中野サンプラザで、アルゼンチン・タンゴを大々的に扱うショウを見る。満場、年配の人が多いか。この日はマチネー公演もあったよう。民音がアルゼンチンのタンゴ関連アーティストを毎年呼ぶようになって50周年となるのを記念してのもので(一時は本国で下火になったタンゴの担い手に貴重な活動の場を与えてもいたよう)、フェルナンド・マルサン・セステート、男女のシンガー、ペアのダンサーが4組、計12人のアルゼンチン人がステージに立った。

 ピアニストのフェルナンド・マルサン率いる楽団は、二人のバンドネオン、二人のヴァイオリン、コントラバスという編成。彼らはずっとステージにいて演奏し、曲により、ダンサーたちやシンガーたちが代わる代わる出てくる。インストだけの曲もある。ダンサーたちは何着衣装を持ってきているのだろうか。

 なんかすごいものを見ちゃったなという満足感たっぷり。絢爛豪華、理知整然。2部制で、タンゴの歴史の流れを追わんとするのだが、よく構成され、またちゃんと実演もされ(演奏も、歌も踊りも、みんなうまい)、ぼくは見入った。考えて見れば、ぼくはピアソラ絡みのコンボによるインストゥルメンタルの公演しか、タンゴ関連公演はこれまで見ていないのではないか。

 音楽監督を務めるフェルナンド・マルサンは現タンゴ界を率いる実力者のようで、マドンナ(2005年12月7日)主演の映画「エビータ」のサントラにも関与したというが、この情報量の多いプロジェクトをよくまとめたな。1967年生まれで紳士然とした彼は、カニング・ペーパーなしに、長めの日本語MCをいろいろとする。彼の熱意と真心を感じずにはいられず。

 1部は1950年代までのタンゴ曲をとりあげ、2部はそれ以降の曲を取り上げる。2部中盤からラスト1曲前にかけては、アストル・ピアソラ曲が半数近くの6つも並べられる。だが、1部の演奏との乖離はあまり感じず。それはピアソラ以後の価値観を持つ奏者たちが生き生きと演奏しているためもあるだろう。

 ミュージシャンに太ったは人はいないし、ときにアクロバティックなこともして観客を沸かせるダンサー陣だとよけいにそう。もう、すらりとした女性陣は遠目には足も二の腕も背中も綺麗。総じて、あまり年をとった人がいず。それらは、過去の焼き直しでなく、今の感性と娯楽性とアート性を通過したタンゴを自分は受け止めているのだという気持ちになれて、心地よい。

 門外漢だが、おもしろかった。結果、タンゴは深いし、アルゼンチンすげえという気分に断然なる。アルゼンチンに行きたいなあ。この力の入った出し物はこの9日から約2カ月間、日本各都市を回る。
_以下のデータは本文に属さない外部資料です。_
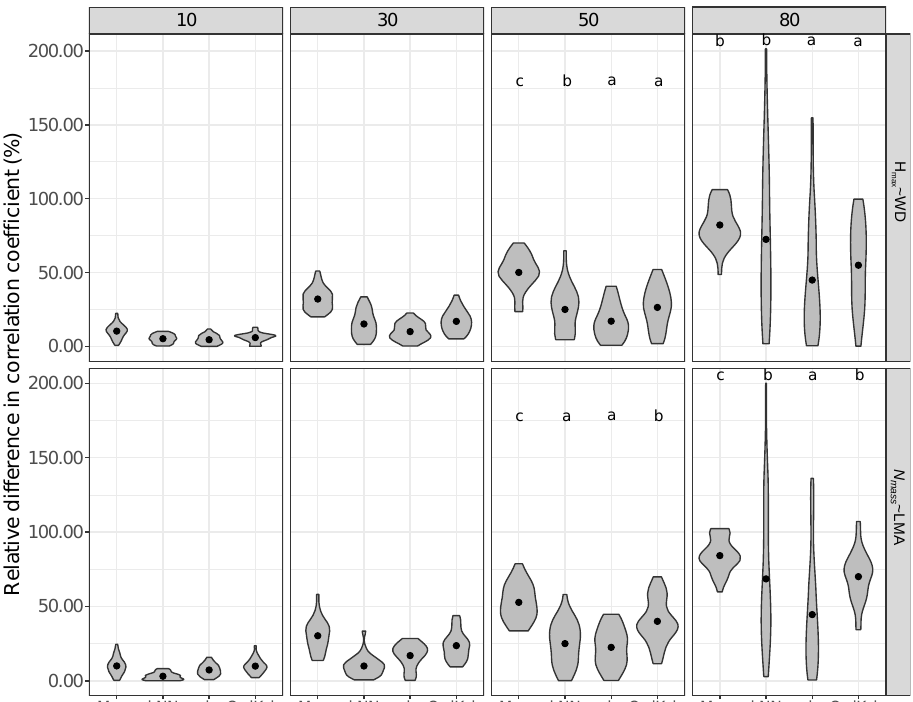
Figure 3. Errors in the correlation coefficient for two selected trait relationships at increasing missingness levels (10–80%) and for different imputation methods: overall trait mean (Mean), mice (using only the trait matrix in the predictor set), kNN (using only the trait matrix for the distance calculation) and ordinary kriging (OrdKrig). Letters denote results of multiple comparisons, in alphabetical order from highest to lowest performance. Traits involved in the relationships are leaf nitrogen per unit mass, N mass (%mass); maximum tree height, H max (m); leaf mass per area, LMA (mgcm − 2 ); wood density, WD (gmcm − 3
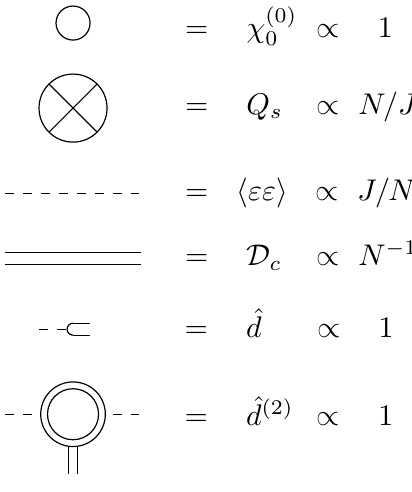
Figure 1 . Diagrammatic expressions for the Feynman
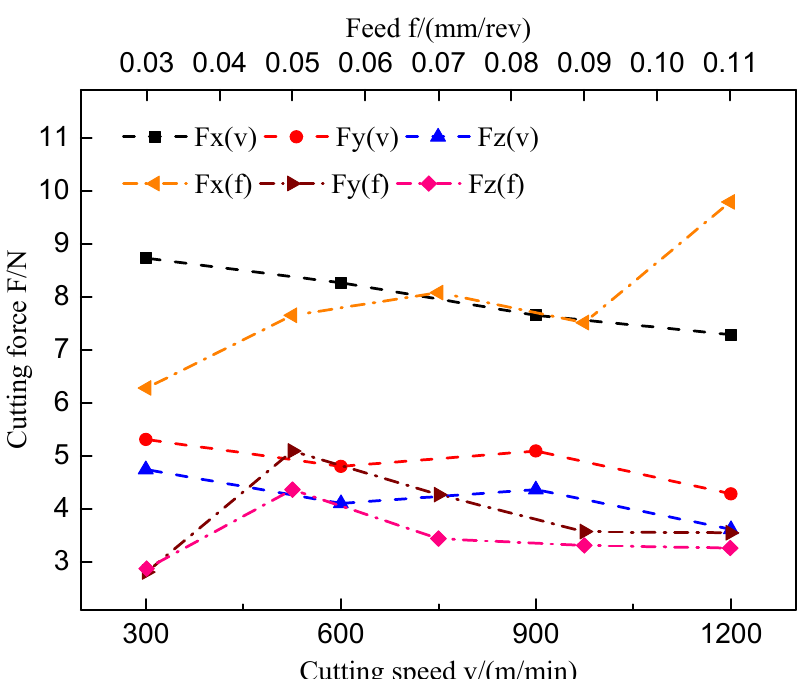
Figure 2. The variation of cutting force by the cutting parameters(The feed is 0.05 mm/rev, cutting depth is 0.5 mm and cutting width is 3 mm when the cutting speed changes; The cutting speed is 900 m/min, cutting depth is 0.5 mm and cutting width is 3 mm when the feed changes).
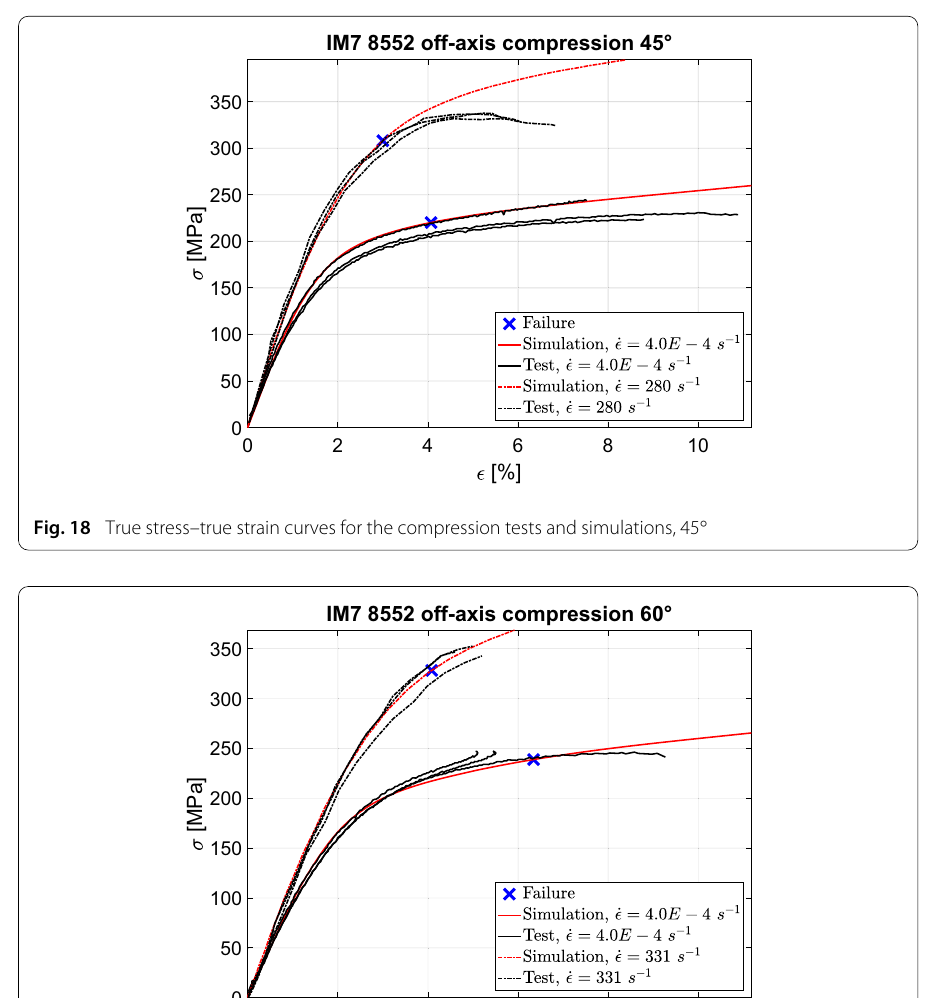
by the presented model and the scaling functions, allowing a correct prediction of the stress–strain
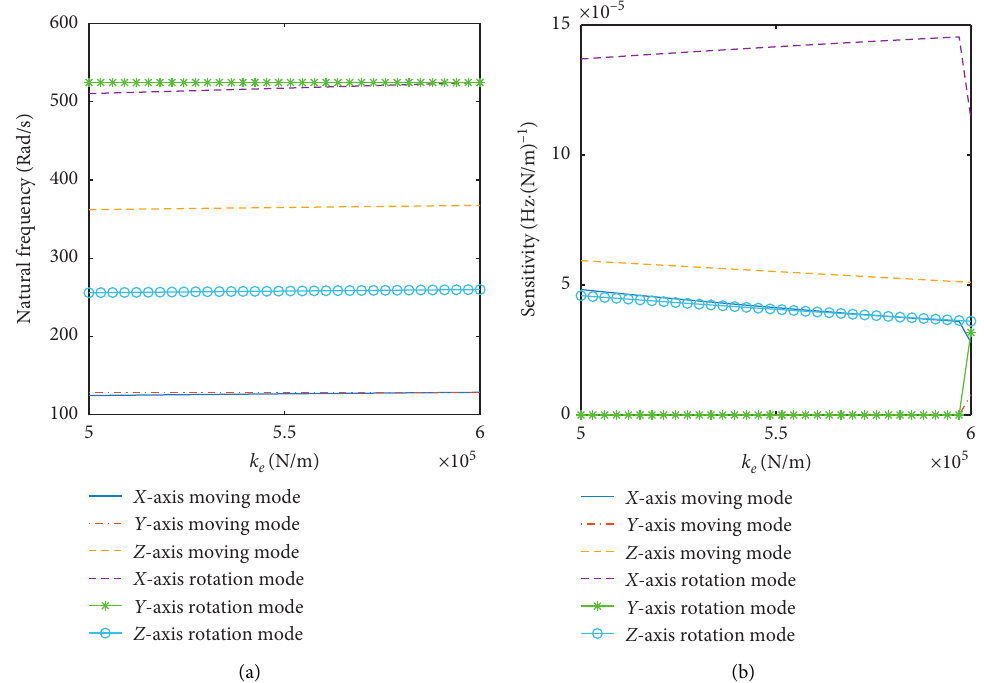
Figure 7: Curve of natural frequency and its sensitivity changing with the stiffness of outer leg 5. (a) Natural frequency. (b) Sensitivity of natural frequency to the stiffness of outer leg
推せます。

▶過去のマドンナ
http://43142.diarynote.jp/200512091117210000/

 その後は、JRと都営地下鉄を乗り継いで、六本木へ。ポスト・ニュー・ウェイヴ期に世に出たソウル趣味少しアリのUKポップ・ユニットをビルボードライブ東京で見る(セカンド・ショウ)。メイン作曲者でリード・シンガーであるクラーク・ダッチェラーとベーシストのマイク・ノシートがオリジナル・メンバー。確か、オリジナルのドラマーは英国著名プロデューサーのミッキー・モストの息子だった。他に、鍵盤女性のロサ・ウルマン、長髪ギターのマーカス・ボンファティ、渋いルックスがいい感じのドラムのアレックス・リーヴスという陣容でことにあたる。1980年代下半期に活動し、約10年前にダッチェラーがまた再結成バンドに合流して、現在にいたるよう。

 ソロ作も数枚持つ50代半ばのダッチェラーを見て、まずはにっこり。そりゃ年齢相応ではあるが、昔のハンサム君風情の面影が残っていてアリと思ってしまう。キーボードも弾く彼だが、それは数曲にとどめてマイクを持って歌うダッチェラーはちゃんと往年の輝き、マナーを維持。声もそれなりにちゃんと出ていた。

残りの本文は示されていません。